Without including the pictures, copy out every line below.

######

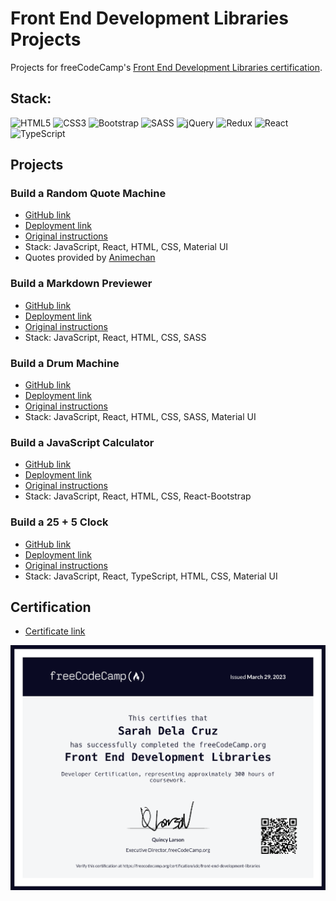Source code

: # Front End Development Libraries Projects
Projects for freeCodeCamp's [Front End Development Libraries certification](https://www.freecodecamp.org/learn/front-end-development-libraries/).

## Stack:
![HTML5](https://img.shields.io/badge/html5-%23E34F26.svg?style=for-the-badge&logo=html5&logoColor=white)
![CSS3](https://img.shields.io/badge/css3-%231572B6.svg?style=for-the-badge&logo=css3&logoColor=white)
![Bootstrap](https://img.shields.io/badge/bootstrap-%23563D7C.svg?style=for-the-badge&logo=bootstrap&logoColor=white)
![SASS](https://img.shields.io/badge/SASS-hotpink.svg?style=for-the-badge&logo=SASS&logoColor=white)
![jQuery](https://img.shields.io/badge/jquery-%230769AD.svg?style=for-the-badge&logo=jquery&logoColor=white)
![Redux](https://img.shields.io/badge/redux-%23593d88.svg?style=for-the-badge&logo=redux&logoColor=white)
![React](https://img.shields.io/badge/react-%2320232a.svg?style=for-the-badge&logo=react&logoColor=%2361DAFB)
![TypeScript](https://img.shields.io/badge/typescript-%23007ACC.svg?style=for-the-badge&logo=typescript&logoColor=white)

## Projects
### Build a Random Quote Machine
- [GitHub link](https://github.com/sarahdeecee/fcc-development-libraries-projects/tree/main/01-random-quote-machine)
- [Deployment link](https://codepen.io/s_dc/full/oNEdbBJ)
- [Original instructions](https://www.freecodecamp.org/learn/front-end-development-libraries/front-end-development-libraries-projects/build-a-random-quote-machine)
- Stack: JavaScript, React, HTML, CSS, Material UI
- Quotes provided by [Animechan](https://animechan.vercel.app/)

### Build a Markdown Previewer
- [GitHub link](https://github.com/sarahdeecee/fcc-development-libraries-projects/tree/main/02-markdown-previewer)
- [Deployment link](https://codepen.io/s_dc/full/rNJqMvx)
- [Original instructions](https://www.freecodecamp.org/learn/front-end-development-libraries/front-end-development-libraries-projects/build-a-markdown-previewer)
- Stack: JavaScript, React, HTML, CSS, SASS

### Build a Drum Machine
- [GitHub link](https://github.com/sarahdeecee/fcc-development-libraries-projects/tree/main/02-markdown-previewer)
- [Deployment link](https://codepen.io/s_dc/full/KKQGvLK)
- [Original instructions](https://www.freecodecamp.org/learn/front-end-development-libraries/front-end-development-libraries-projects/build-a-drum-machine)
- Stack: JavaScript, React, HTML, CSS, SASS, Material UI

### Build a JavaScript Calculator
- [GitHub link](https://github.com/sarahdeecee/fcc-calculator)
- [Deployment link](https://sdc-fcc-calculator.onrender.com/)
- [Original instructions](https://www.freecodecamp.org/learn/front-end-development-libraries/front-end-development-libraries-projects/build-a-javascript-calculator)
- Stack: JavaScript, React, HTML, CSS, React-Bootstrap

### Build a 25 + 5 Clock
- [GitHub link](https://github.com/sarahdeecee/fcc-development-libraries-projects/tree/main/05-clock)
- [Deployment link](https://fcc-pomodoro-sdc.onrender.com/)
- [Original instructions](https://www.freecodecamp.org/learn/front-end-development-libraries/front-end-development-libraries-projects/build-a-25--5-clock)
- Stack: JavaScript, React, TypeScript, HTML, CSS, Material UI

## Certification
- [Certificate link](https://www.freecodecamp.org/certification/sdc/front-end-development-libraries)

![Certification image](./images/fcc-front-end-development-libraries-certification.png)

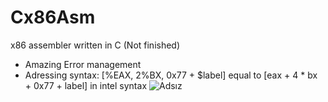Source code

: # Cx86Asm
x86 assembler written in C (Not finished)
- Amazing Error management
- Adressing syntax: [%EAX, 2%BX, 0x77 + $label] equal to [eax + 4 * bx + 0x77 + label] in intel syntax
![Adsız](https://github.com/user-attachments/assets/55731b4a-77d1-4cce-b7ad-77793ae68369)
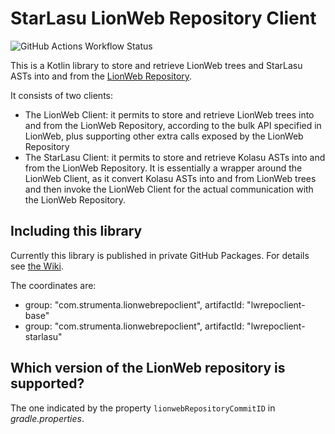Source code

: # StarLasu LionWeb Repository Client

![GitHub Actions Workflow Status](https://img.shields.io/github/actions/workflow/status/Strumenta/starlasu-lionweb-repository-client/check.yml)

This is a Kotlin library to store and retrieve LionWeb trees and StarLasu ASTs into and from the [LionWeb Repository](https://github.com/LionWeb-io/lionweb-repository).

It consists of two clients:
* The LionWeb Client: it permits to store and retrieve LionWeb trees into and from the LionWeb Repository, according to the bulk API specified in LionWeb, plus supporting other extra calls exposed by the LionWeb Repository
* The StarLasu Client: it permits to store and retrieve Kolasu ASTs into and from the LionWeb Repository. It is essentially a wrapper around the LionWeb Client, as it convert Kolasu ASTs into and from LionWeb trees and then invoke the LionWeb Client for the actual communication with the LionWeb Repository.

## Including this library

Currently this library is published in private GitHub Packages. For details see [the Wiki](https://www.notion.so/strumenta/How-to-use-private-GitHub-Packages-2ba0ac0a9146412380ba5cb5c39fe889?pvs=4).

The coordinates are:
* group: "com.strumenta.lionwebrepoclient", artifactId: "lwrepoclient-base"
* group: "com.strumenta.lionwebrepoclient", artifactId: "lwrepoclient-starlasu"

## Which version of the LionWeb repository is supported?

The one indicated by the property `lionwebRepositoryCommitID` in _gradle.properties_.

######

#### ANSWER SPACE
Source code

: # Front End Development Libraries Projects
Projects for freeCodeCamp's [Front End Development Libraries certification](https://www.freecodecamp.org/learn/front-end-development-libraries/).

## Stack:
![HTML5](https://img.shields.io/badge/html5-%23E34F26.svg?style=for-the-badge&logo=html5&logoColor=white)
![CSS3](https://img.shields.io/badge/css3-%231572B6.svg?style=for-the-badge&logo=css3&logoColor=white)
![Bootstrap](https://img.shields.io/badge/bootstrap-%23563D7C.svg?style=for-the-badge&logo=bootstrap&logoColor=white)
![SASS](https://img.shields.io/badge/SASS-hotpink.svg?style=for-the-badge&logo=SASS&logoColor=white)
![jQuery](https://img.shields.io/badge/jquery-%230769AD.svg?style=for-the-badge&logo=jquery&logoColor=white)
![Redux](https://img.shields.io/badge/redux-%23593d88.svg?style=for-the-badge&logo=redux&logoColor=white)
![React](https://img.shields.io/badge/react-%2320232a.svg?style=for-the-badge&logo=react&logoColor=%2361DAFB)
![TypeScript](https://img.shields.io/badge/typescript-%23007ACC.svg?style=for-the-badge&logo=typescript&logoColor=white)

## Projects
### Build a Random Quote Machine
- [GitHub link](https://github.com/sarahdeecee/fcc-development-libraries-projects/tree/main/01-random-quote-machine)
- [Deployment link](https://codepen.io/s_dc/full/oNEdbBJ)
- [Original instructions](https://www.freecodecamp.org/learn/front-end-development-libraries/front-end-development-libraries-projects/build-a-random-quote-machine)
- Stack: JavaScript, React, HTML, CSS, Material UI
- Quotes provided by [Animechan](https://animechan.vercel.app/)

### Build a Markdown Previewer
- [GitHub link](https://github.com/sarahdeecee/fcc-development-libraries-projects/tree/main/02-markdown-previewer)
- [Deployment link](https://codepen.io/s_dc/full/rNJqMvx)
- [Original instructions](https://www.freecodecamp.org/learn/front-end-development-libraries/front-end-development-libraries-projects/build-a-markdown-previewer)
- Stack: JavaScript, React, HTML, CSS, SASS

### Build a Drum Machine
- [GitHub link](https://github.com/sarahdeecee/fcc-development-libraries-projects/tree/main/02-markdown-previewer)
- [Deployment link](https://codepen.io/s_dc/full/KKQGvLK)
- [Original instructions](https://www.freecodecamp.org/learn/front-end-development-libraries/front-end-development-libraries-projects/build-a-drum-machine)
- Stack: JavaScript, React, HTML, CSS, SASS, Material UI

### Build a JavaScript Calculator
- [GitHub link](https://github.com/sarahdeecee/fcc-calculator)
- [Deployment link](https://sdc-fcc-calculator.onrender.com/)
- [Original instructions](https://www.freecodecamp.org/learn/front-end-development-libraries/front-end-development-libraries-projects/build-a-javascript-calculator)
- Stack: JavaScript, React, HTML, CSS, React-Bootstrap

### Build a 25 + 5 Clock
- [GitHub link](https://github.com/sarahdeecee/fcc-development-libraries-projects/tree/main/05-clock)
- [Deployment link](https://fcc-pomodoro-sdc.onrender.com/)
- [Original instructions](https://www.freecodecamp.org/learn/front-end-development-libraries/front-end-development-libraries-projects/build-a-25--5-clock)
- Stack: JavaScript, React, TypeScript, HTML, CSS, Material UI

## Certification
- [Certificate link](https://www.freecodecamp.org/certification/sdc/front-end-development-libraries)

![Certification image](./images/fcc-front-end-development-libraries-certification.png)

Source code

: # Cx86Asm
x86 assembler written in C (Not finished)
- Amazing Error management
- Adressing syntax: [%EAX, 2%BX, 0x77 + $label] equal to [eax + 4 * bx + 0x77 + label] in intel syntax
![Adsız](https://github.com/user-attachments/assets/55731b4a-77d1-4cce-b7ad-77793ae68369)
Source code

: # StarLasu LionWeb Repository Client

![GitHub Actions Workflow Status](https://img.shields.io/github/actions/workflow/status/Strumenta/starlasu-lionweb-repository-client/check.yml)

This is a Kotlin library to store and retrieve LionWeb trees and StarLasu ASTs into and from the [LionWeb Repository](https://github.com/LionWeb-io/lionweb-repository).

It consists of two clients:
* The LionWeb Client: it permits to store and retrieve LionWeb trees into and from the LionWeb Repository, according to the bulk API specified in LionWeb, plus supporting other extra calls exposed by the LionWeb Repository
* The StarLasu Client: it permits to store and retrieve Kolasu ASTs into and from the LionWeb Repository. It is essentially a wrapper around the LionWeb Client, as it convert Kolasu ASTs into and from LionWeb trees and then invoke the LionWeb Client for the actual communication with the LionWeb Repository.

## Including this library

Currently this library is published in private GitHub Packages. For details see [the Wiki](https://www.notion.so/strumenta/How-to-use-private-GitHub-Packages-2ba0ac0a9146412380ba5cb5c39fe889?pvs=4).

The coordinates are:
* group: "com.strumenta.lionwebrepoclient", artifactId: "lwrepoclient-base"
* group: "com.strumenta.lionwebrepoclient", artifactId: "lwrepoclient-starlasu"

## Which version of the LionWeb repository is supported?

The one indicated by the property `lionwebRepositoryCommitID` in _gradle.properties_.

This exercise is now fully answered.